**TASK STATEMENT:**
Copy the listing below word for word, starting at its first line and ending at the line that contains "filmic rgb: black relative exposure -8.29", with that line included.

- - - - -

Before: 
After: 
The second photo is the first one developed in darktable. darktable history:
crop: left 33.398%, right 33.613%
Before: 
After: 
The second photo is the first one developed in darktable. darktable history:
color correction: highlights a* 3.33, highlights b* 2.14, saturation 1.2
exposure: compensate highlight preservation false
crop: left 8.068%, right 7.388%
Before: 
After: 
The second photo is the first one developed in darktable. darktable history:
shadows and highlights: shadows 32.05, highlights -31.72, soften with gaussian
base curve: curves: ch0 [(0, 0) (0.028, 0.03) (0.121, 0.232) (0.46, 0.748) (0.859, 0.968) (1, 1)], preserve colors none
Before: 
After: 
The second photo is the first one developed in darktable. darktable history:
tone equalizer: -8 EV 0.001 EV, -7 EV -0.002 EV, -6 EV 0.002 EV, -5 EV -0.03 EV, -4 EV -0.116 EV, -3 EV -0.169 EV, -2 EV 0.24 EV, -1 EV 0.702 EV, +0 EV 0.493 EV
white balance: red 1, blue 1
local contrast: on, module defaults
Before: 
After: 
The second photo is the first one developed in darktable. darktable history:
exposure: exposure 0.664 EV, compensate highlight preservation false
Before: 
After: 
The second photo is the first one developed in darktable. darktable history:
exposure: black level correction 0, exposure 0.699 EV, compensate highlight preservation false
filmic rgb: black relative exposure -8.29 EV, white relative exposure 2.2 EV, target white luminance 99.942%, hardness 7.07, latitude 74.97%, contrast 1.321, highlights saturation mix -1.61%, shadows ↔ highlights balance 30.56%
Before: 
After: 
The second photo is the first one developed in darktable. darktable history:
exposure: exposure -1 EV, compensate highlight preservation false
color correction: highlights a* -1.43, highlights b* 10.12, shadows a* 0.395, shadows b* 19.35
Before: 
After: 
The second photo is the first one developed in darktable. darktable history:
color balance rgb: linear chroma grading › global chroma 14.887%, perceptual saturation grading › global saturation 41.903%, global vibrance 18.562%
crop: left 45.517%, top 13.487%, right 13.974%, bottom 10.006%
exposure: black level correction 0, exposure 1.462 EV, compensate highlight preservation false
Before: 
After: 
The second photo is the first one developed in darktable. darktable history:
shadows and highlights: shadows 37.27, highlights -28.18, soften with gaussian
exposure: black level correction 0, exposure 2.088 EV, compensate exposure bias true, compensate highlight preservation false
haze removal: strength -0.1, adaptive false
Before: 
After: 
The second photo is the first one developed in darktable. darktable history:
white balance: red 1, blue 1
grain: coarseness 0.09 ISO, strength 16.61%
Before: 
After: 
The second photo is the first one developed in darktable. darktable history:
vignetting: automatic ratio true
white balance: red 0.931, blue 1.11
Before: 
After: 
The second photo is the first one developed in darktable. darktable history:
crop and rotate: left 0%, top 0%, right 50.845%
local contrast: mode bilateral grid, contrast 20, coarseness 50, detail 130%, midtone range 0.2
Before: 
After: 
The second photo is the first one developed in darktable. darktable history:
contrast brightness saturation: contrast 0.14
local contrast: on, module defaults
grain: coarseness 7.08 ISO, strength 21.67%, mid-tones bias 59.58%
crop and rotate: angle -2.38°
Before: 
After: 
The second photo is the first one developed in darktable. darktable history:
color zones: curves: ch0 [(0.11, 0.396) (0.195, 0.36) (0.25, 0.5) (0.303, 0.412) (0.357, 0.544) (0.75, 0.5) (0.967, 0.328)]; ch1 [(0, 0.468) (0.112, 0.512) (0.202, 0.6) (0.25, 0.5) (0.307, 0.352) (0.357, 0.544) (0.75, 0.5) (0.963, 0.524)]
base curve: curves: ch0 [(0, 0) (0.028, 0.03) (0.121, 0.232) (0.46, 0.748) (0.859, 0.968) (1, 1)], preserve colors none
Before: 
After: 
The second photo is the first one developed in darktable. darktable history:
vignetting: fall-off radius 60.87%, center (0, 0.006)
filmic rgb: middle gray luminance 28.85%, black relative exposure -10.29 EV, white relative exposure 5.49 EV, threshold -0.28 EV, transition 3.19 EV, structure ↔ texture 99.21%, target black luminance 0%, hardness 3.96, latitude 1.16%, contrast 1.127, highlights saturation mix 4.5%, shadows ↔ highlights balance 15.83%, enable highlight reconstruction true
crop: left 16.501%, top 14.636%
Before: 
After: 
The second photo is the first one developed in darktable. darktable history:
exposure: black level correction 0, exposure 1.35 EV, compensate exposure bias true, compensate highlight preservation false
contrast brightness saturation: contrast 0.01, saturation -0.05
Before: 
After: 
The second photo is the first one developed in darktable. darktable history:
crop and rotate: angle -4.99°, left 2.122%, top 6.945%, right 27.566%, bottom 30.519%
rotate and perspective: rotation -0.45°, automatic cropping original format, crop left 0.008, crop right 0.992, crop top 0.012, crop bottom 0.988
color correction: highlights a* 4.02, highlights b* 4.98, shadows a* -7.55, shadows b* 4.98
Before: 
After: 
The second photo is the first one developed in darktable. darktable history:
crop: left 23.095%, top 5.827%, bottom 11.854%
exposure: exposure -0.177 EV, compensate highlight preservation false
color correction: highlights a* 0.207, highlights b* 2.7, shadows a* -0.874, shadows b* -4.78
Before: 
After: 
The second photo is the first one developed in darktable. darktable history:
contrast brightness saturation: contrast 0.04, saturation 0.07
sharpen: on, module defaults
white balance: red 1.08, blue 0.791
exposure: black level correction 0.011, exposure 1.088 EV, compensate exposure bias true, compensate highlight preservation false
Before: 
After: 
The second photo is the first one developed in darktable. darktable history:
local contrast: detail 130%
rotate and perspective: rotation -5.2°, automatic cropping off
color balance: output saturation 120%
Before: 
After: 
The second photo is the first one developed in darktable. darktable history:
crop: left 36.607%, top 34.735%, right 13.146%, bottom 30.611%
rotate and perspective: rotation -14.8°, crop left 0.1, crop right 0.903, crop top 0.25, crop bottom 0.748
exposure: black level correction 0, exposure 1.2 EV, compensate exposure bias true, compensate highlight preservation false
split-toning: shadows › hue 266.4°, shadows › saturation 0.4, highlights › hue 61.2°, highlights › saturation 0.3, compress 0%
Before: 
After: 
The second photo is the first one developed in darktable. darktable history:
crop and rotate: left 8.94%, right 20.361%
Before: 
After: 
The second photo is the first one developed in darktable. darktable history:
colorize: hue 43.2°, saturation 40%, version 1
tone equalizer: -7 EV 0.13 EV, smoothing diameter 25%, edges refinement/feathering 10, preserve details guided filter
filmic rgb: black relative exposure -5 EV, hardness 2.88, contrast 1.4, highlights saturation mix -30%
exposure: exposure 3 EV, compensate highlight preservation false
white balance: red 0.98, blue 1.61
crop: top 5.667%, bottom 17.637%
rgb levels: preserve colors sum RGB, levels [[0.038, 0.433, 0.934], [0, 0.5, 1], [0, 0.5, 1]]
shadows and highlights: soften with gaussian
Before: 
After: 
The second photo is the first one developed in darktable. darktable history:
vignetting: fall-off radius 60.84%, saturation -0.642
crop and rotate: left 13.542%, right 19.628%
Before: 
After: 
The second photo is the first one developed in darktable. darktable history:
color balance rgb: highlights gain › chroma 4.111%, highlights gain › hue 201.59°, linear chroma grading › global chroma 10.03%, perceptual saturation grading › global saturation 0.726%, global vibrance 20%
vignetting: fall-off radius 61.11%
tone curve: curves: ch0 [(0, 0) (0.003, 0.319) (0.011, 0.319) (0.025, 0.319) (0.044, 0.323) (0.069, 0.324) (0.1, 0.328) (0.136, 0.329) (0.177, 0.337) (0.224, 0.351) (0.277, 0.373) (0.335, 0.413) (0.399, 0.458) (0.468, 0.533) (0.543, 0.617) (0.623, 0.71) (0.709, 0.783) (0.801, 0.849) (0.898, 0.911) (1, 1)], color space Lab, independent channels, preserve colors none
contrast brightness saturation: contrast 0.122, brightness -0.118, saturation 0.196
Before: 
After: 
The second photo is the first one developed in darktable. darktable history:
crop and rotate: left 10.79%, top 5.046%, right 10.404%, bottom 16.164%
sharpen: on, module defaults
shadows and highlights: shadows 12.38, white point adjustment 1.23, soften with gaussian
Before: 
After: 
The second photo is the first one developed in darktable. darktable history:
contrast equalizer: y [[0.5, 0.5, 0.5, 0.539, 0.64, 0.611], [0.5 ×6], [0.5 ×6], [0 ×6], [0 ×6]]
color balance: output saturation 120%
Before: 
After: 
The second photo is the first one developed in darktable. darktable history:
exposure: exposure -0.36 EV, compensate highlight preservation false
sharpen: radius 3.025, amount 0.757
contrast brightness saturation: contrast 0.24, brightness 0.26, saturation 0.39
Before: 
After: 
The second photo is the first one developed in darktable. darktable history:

- - - - -

**THE SOLUTION:**
Before: 
After: 
The second photo is the first one developed in darktable. darktable history:
crop: left 33.398%, right 33.613%
Before: 
After: 
The second photo is the first one developed in darktable. darktable history:
color correction: highlights a* 3.33, highlights b* 2.14, saturation 1.2
exposure: compensate highlight preservation false
crop: left 8.068%, right 7.388%
Before: 
After: 
The second photo is the first one developed in darktable. darktable history:
shadows and highlights: shadows 32.05, highlights -31.72, soften with gaussian
base curve: curves: ch0 [(0, 0) (0.028, 0.03) (0.121, 0.232) (0.46, 0.748) (0.859, 0.968) (1, 1)], preserve colors none
Before: 
After: 
The second photo is the first one developed in darktable. darktable history:
tone equalizer: -8 EV 0.001 EV, -7 EV -0.002 EV, -6 EV 0.002 EV, -5 EV -0.03 EV, -4 EV -0.116 EV, -3 EV -0.169 EV, -2 EV 0.24 EV, -1 EV 0.702 EV, +0 EV 0.493 EV
white balance: red 1, blue 1
local contrast: on, module defaults
Before: 
After: 
The second photo is the first one developed in darktable. darktable history:
exposure: exposure 0.664 EV, compensate highlight preservation false
Before: 
After: 
The second photo is the first one developed in darktable. darktable history:
exposure: black level correction 0, exposure 0.699 EV, compensate highlight preservation false
filmic rgb: black relative exposure -8.29 EV, white relative exposure 2.2 EV, target white luminance 99.942%, hardness 7.07, latitude 74.97%, contrast 1.321, highlights saturation mix -1.61%, shadows ↔ highlights balance 30.56%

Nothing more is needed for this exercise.